Devil In The Details
In large part, leaders in Traverse City seem interested in the concept, though they have concerns about issues like zoning.

Kirt Baab, with Addition Treatment Services, says that’s reasonable. The organization runs a residential program and detox center on East Eighth Street downtown.

He agrees a wet house is worth pursuing, but he also says a house like this will scare the neighbors without some serious neighborhood outreach efforts.

Baab also says a program like this should be carefully thought through, which would require time, planning and money. It should be carefully placed in the community, have a structured program and a budget for 24-hour trained staff.

“I appreciate the idea that we need to act, but I think that it’s really easy to make a mistake by acting in a way that we’re unprepared,” Baab says.

Greg Stone agrees it’d be best not to put a wet house in the middle of a downtown neighborhood.
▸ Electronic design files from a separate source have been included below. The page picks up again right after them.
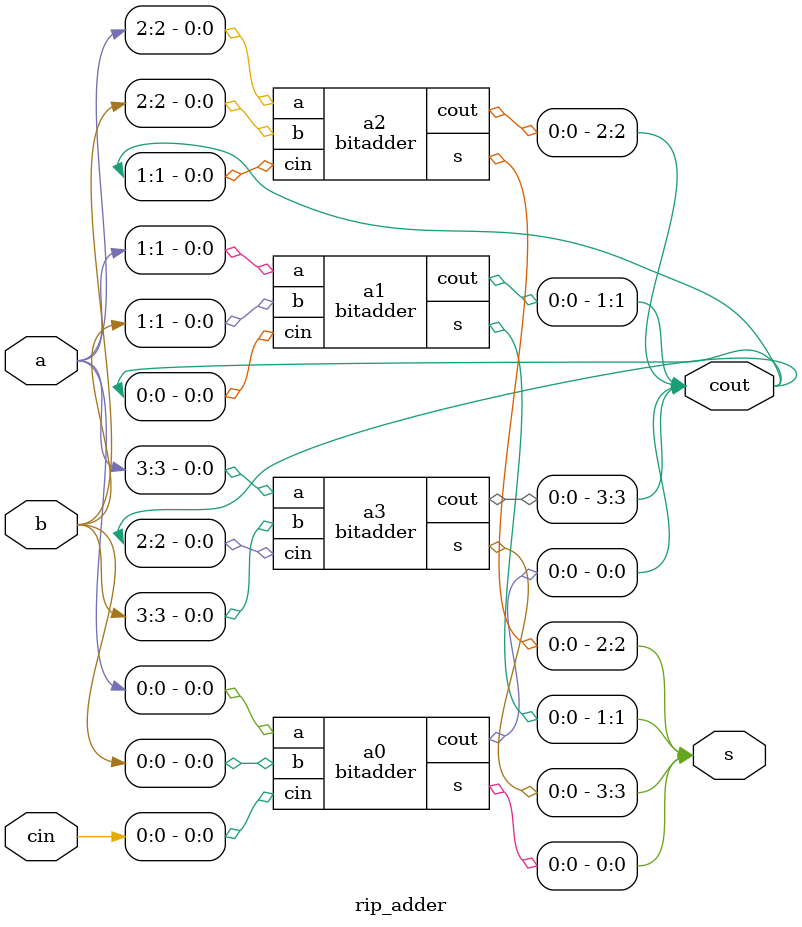
<source format=v>
`timescale 1ns / 1ps

module bitadder(
    input a,b,cin,
    output s,cout
    );
    
    wire t,t1,t2,t3,t4;
    
    xor x1 (t, a,b);
    xor x2 (s,t,cin);
    
    and a1 (t1,a,b);
    and a2 (t2,b,cin);
    and a3 (t3,cin,a);
    
    or o1 (t4, t1,t2);
    or o2 (cout, t4,t3);
    
    
    
endmodule


module rip_adder(
    input [3:0] a,
    input [3:0] b,
    input [3:0] cin,
    output [3:0] s,
    output [3:0] cout
);

bitadder a0 (a[0], b[0], cin[0], s[0], cout[0]);
bitadder a1 (a[1], b[1], cout[0], s[1], cout[1]);
bitadder a2 (a[2], b[2], cout[1], s[2], cout[2]);
bitadder a3 (a[3], b[3], cout[2], s[3], cout[3]);


endmodule 
</source>
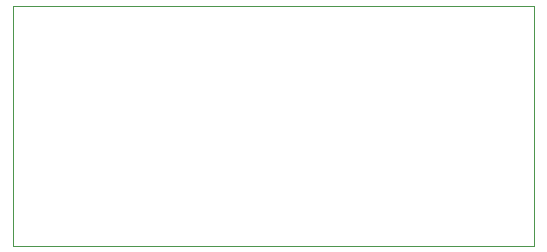
<source format=gtp>
G75*
%MOIN*%
%OFA0B0*%
%FSLAX25Y25*%
%IPPOS*%
%LPD*%
%AMOC8*
5,1,8,0,0,1.08239X$1,22.5*
%
%ADD10C,0.00000*%
D10*
X0001250Y0001250D02*
X0001250Y0081211D01*
X0174951Y0081211D01*
X0174951Y0001250D01*
X0001250Y0001250D01*
M02*

</source>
But as he sees it, winter is here; time is of the essence. And if he can find a landlord a few backers and volunteers, he’ll get a wet house running right away. He even plans to move in himself.

“We have a long-range plan with a facility – with services – that will take a lot of public input and process and going through,” he says. “But for right now I’m just looking for a house, duplex preferably, that we can rent and have them live there as a family.”

With no real budget or plan, Stone admits he’s not so good about details and careful planning. But he does have a track record. His nonprofit, Stoneshouse, operates two transitional houses for recovering addicts in Manistee. And back when he opened the first, Stone says he did so with little more in his pocket than first and last month’s rent.